There are several stakeholders who have a vested interest in the outcomes of this project proposal. These stakeholders include cancer patients and their families, physicians, nurses, and hospital leadership. Cancer patients and their families are key stakeholders, as the project’s success directly impacts them. They have a vested interest in ensuring that the change is successful because it will impact their health and well-being. Physicians and nurses working in the oncology unit have a vested interest in the project’s outcome because its success will help them deliver quality and safe patient care leading to improved care, which is a top priority for all healthcare professionals (World Health Organization, 2017). The hospital leadership, such as the CEO and management, have a vested interest in the project’s outcome because the success of the change project will positively impact the organizational reputation as quality of care. These stakeholders are vital because they directly impact the implementation and adoption of the proposed protocols and measures to prevent and control infection.

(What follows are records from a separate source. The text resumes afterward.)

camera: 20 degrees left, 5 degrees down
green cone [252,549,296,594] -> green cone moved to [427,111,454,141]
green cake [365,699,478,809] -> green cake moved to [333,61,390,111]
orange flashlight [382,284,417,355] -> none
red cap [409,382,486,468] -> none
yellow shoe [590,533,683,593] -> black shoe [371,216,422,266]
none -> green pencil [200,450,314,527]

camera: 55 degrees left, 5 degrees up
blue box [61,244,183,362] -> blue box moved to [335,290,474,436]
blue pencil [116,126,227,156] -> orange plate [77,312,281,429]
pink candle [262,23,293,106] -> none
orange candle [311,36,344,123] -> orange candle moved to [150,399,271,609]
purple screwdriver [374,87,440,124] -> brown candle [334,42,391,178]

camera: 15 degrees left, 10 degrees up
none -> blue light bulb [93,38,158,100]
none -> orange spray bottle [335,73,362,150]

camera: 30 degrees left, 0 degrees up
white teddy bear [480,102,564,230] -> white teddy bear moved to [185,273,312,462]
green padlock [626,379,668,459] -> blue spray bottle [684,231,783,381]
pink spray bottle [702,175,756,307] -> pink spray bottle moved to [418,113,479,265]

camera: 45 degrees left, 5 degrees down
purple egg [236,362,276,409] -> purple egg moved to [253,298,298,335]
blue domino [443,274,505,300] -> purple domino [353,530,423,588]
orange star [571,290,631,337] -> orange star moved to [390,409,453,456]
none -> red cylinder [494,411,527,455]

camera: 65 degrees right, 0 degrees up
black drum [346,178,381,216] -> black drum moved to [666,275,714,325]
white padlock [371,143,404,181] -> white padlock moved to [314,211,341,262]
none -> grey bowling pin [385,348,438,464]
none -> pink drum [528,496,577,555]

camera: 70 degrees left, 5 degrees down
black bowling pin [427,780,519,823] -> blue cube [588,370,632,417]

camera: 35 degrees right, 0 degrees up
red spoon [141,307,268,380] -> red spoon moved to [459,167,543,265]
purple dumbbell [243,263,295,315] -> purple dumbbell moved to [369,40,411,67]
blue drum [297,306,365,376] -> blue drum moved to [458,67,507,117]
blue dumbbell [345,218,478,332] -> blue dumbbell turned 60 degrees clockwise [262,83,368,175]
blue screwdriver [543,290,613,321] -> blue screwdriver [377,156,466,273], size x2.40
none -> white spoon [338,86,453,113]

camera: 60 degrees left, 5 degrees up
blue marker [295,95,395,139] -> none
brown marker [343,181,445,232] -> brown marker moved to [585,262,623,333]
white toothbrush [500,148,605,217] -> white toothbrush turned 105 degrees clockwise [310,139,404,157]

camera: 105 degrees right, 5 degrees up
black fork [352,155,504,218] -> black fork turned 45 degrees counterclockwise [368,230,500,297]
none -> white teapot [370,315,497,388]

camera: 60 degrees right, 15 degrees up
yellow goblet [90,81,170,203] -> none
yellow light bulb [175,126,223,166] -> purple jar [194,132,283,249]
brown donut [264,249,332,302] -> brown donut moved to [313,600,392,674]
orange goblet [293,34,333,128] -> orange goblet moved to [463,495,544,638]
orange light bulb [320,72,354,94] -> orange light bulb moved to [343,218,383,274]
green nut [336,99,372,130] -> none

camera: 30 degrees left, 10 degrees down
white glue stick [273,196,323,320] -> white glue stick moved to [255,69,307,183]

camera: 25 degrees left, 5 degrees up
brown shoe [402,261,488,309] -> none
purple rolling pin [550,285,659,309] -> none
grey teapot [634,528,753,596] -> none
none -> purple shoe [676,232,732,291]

In conclusion, the proposed change project aims to reduce the risk of infection in cancer patients by implementing evidence-based infection prevention measures such as hand hygiene, catheter placement, and disinfection. Kotter’s theory of change will be used as a framework to guide the implementation of these measures. The project will apply several ethical and legal considerations, including autonomy, beneficence, legal compliance, and potential liability risks associated with the new protocols. Since the patient population is diverse, cultural considerations such as beliefs, practices, and family roles in decision-making may impact acceptance and adherence to the protocols. The change leadership style that will be used is transformational leadership, in which the change agent will inspire and motivate others to prevent and reduce the risk of infection in cancer patients. The organizational leadership, including the CEO, CNO, and CFO, will play important roles in ensuring the successful implementation and sustainability of the change project. Also, there are key stakeholders who have a vested interest in the outcomes of this change project, including the ward head nurse, nurses, physicians, and patients, and it is important to involve and consider their perspectives and needs throughout the process to avoid resistance and build a strong coalition towards making positive changes. Successful implementation of this quality improvement project will promote a culture of safety and lead to improved outcomes in the long term.